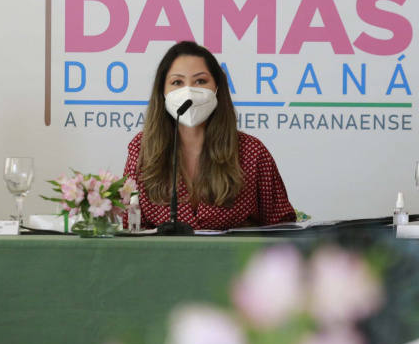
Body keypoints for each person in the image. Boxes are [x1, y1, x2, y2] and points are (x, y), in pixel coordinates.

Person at [123, 41, 296, 230]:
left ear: (217, 88)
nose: (189, 92)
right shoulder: (142, 148)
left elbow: (282, 227)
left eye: (200, 81)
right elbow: (130, 226)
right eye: (177, 82)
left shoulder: (252, 151)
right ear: (162, 91)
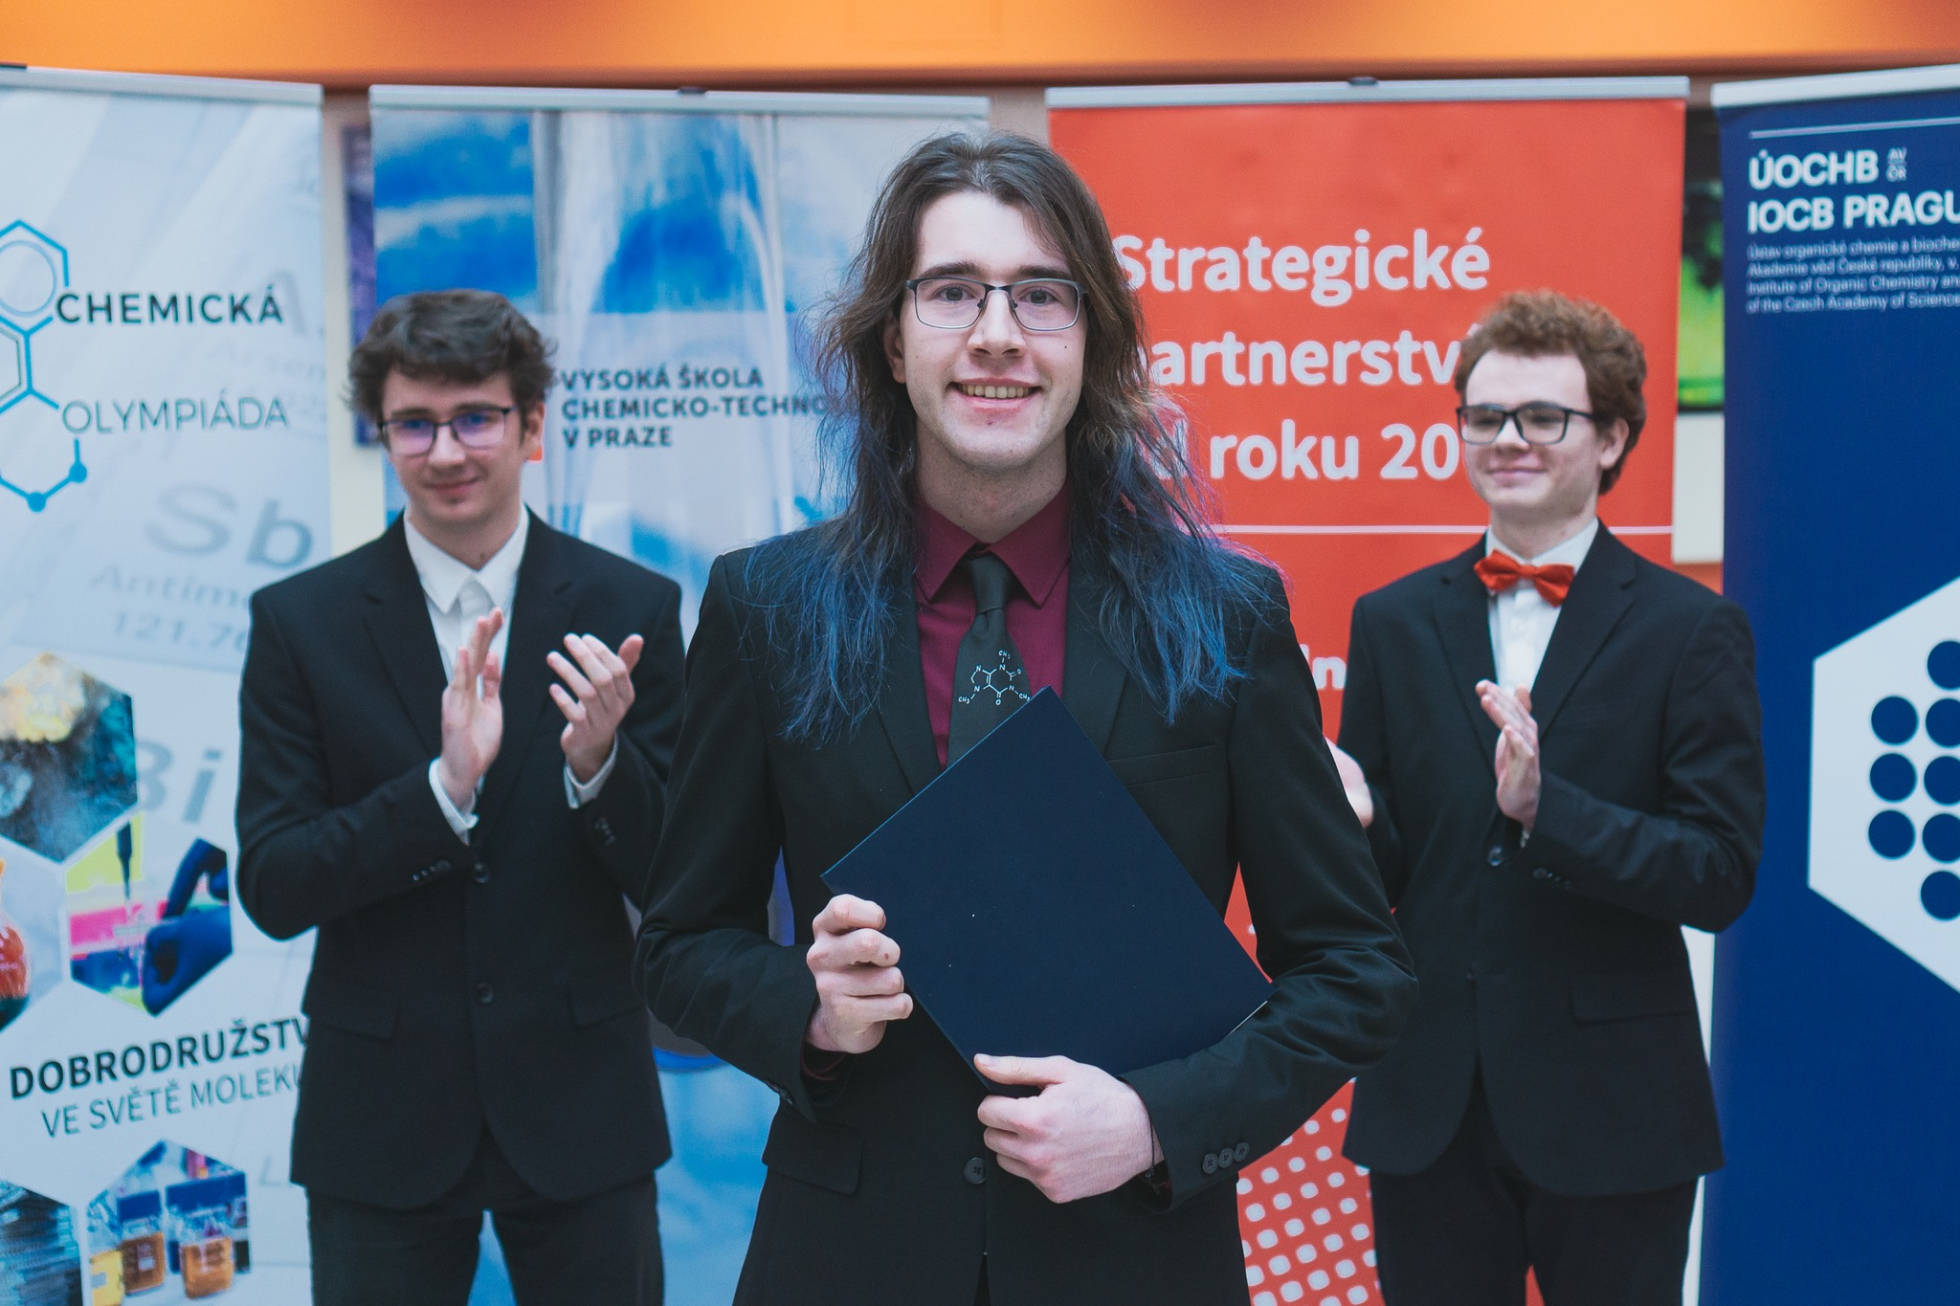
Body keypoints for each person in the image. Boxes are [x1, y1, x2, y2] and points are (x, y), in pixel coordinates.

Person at [634, 131, 1416, 1306]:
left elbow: (1354, 971)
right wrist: (811, 1011)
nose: (996, 333)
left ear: (1091, 339)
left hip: (1135, 1263)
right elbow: (681, 945)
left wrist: (1156, 1120)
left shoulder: (1225, 614)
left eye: (1041, 295)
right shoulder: (767, 606)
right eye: (952, 291)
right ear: (890, 340)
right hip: (848, 1262)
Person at [235, 290, 684, 1306]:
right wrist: (441, 791)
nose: (445, 451)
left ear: (532, 426)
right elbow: (274, 882)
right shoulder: (301, 623)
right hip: (380, 1116)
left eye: (476, 417)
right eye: (415, 424)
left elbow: (680, 876)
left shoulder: (631, 608)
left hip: (583, 1104)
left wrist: (599, 765)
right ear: (381, 433)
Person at [1331, 290, 1766, 1306]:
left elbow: (1717, 873)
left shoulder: (1691, 629)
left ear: (1611, 438)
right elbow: (1391, 874)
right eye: (1485, 416)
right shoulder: (1390, 620)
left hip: (1616, 1110)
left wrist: (1546, 811)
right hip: (1429, 1102)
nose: (1508, 439)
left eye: (1542, 417)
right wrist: (1350, 824)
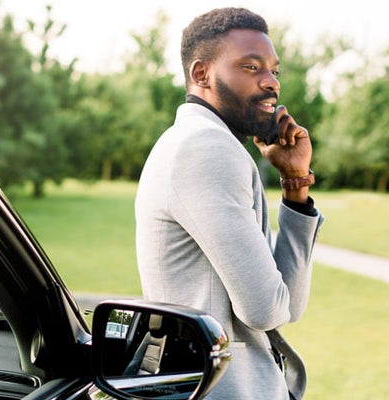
▬▬▬▬▬▬
Activity
Every line in the records above that contains the word "wrist" is to be copied out.

Problem solution
right wrist: (811, 1011)
left wrist: (1156, 1120)
right wrist: (441, 791)
left wrist: (599, 765)
left wrist: (1546, 811)
right wrist: (1350, 824)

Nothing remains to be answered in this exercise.